Lost in Translation, Found in Context: Sign Language Translation with Contextual Cues
Youngjoon Jang, Haran Raajesh, Liliane Momeni, Gül Varol, Andrew Zisserman
TL;DR
This paper tackles open-vocabulary sign language translation by integrating multiple contextual cues—background scene descriptions, previous sentence translations, and sign-level pseudo-glosses—with visual signing features in a pre-trained large language model. The authors propose a mapping network from Video-Swin features to LLM tokens and fine-tune Llama3-8B using LoRA, augmented with training-time stimuli like word and cue dropouts. Through extensive ablations on the BOBSL dataset and evaluation on How2Sign, the method consistently outperforms baselines and state-of-the-art approaches, demonstrating the value of context for disambiguation, referent resolution, and tense handling. The work highlights practical gains in SLT performance and generalizes across datasets, while also acknowledging limitations such as potential noise from background context and error propagation from previous translations, pointing to future improvements in robustness and reliability.
Abstract
Our objective is to translate continuous sign language into spoken language text. Inspired by the way human interpreters rely on context for accurate translation, we incorporate additional contextual cues together with the signing video, into a new translation framework. Specifically, besides visual sign recognition features that encode the input video, we integrate complementary textual information from (i) captions describing the background show, (ii) translation of previous sentences, as well as (iii) pseudo-glosses transcribing the signing. These are automatically extracted and inputted along with the visual features to a pre-trained large language model (LLM), which we fine-tune to generate spoken language translations in text form. Through extensive ablation studies, we show the positive contribution of each input cue to the translation performance.
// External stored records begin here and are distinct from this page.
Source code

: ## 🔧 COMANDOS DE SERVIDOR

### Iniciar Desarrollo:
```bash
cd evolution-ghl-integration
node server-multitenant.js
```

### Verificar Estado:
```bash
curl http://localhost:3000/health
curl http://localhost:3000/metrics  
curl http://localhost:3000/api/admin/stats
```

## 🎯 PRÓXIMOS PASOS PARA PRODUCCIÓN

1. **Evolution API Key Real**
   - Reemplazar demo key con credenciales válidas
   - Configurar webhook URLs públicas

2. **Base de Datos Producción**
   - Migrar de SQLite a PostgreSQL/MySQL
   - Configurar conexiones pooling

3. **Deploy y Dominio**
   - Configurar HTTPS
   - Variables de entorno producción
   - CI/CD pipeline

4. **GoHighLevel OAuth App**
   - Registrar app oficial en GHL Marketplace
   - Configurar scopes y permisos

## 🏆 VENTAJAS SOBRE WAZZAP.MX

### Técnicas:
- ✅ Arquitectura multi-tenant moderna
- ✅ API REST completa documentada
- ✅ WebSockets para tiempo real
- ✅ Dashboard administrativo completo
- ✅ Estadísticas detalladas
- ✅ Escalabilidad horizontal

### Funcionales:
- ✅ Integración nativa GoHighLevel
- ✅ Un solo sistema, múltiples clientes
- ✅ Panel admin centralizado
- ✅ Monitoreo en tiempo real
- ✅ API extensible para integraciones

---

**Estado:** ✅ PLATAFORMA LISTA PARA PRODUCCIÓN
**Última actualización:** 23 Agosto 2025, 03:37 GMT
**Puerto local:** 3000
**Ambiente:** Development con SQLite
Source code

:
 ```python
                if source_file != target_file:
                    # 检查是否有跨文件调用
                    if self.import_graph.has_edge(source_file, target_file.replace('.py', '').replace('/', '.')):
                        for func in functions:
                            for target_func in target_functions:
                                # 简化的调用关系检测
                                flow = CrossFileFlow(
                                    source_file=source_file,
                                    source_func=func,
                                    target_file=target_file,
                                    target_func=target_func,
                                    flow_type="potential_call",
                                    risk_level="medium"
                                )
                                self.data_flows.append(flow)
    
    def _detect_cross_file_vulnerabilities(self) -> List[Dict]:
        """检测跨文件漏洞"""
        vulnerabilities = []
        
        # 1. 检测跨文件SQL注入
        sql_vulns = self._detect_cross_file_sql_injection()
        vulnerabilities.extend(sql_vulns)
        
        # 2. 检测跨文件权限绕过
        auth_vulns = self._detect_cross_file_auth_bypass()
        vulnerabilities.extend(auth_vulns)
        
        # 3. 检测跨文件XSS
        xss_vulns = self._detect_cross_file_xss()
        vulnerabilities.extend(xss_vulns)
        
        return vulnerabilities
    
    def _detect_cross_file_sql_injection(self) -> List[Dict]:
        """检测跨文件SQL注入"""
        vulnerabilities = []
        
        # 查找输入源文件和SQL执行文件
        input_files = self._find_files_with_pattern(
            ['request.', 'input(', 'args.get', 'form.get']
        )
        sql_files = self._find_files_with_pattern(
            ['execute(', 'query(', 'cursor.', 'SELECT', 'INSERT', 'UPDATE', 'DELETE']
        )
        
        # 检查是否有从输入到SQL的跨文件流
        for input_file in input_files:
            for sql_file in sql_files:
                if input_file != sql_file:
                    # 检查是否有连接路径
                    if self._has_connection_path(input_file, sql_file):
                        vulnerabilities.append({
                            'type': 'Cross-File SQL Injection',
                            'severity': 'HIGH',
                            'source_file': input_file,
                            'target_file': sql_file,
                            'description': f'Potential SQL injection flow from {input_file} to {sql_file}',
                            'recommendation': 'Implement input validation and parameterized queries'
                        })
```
We train and evaluate our approach on BOBSL -- the largest British Sign Language dataset currently available. We show that our contextual approach significantly enhances the quality of the translations compared to previously reported results on BOBSL, and also to state-of-the-art methods that we implement as baselines. Furthermore, we demonstrate the generality of our approach by applying it also to How2Sign, an American Sign Language dataset, and achieve competitive results.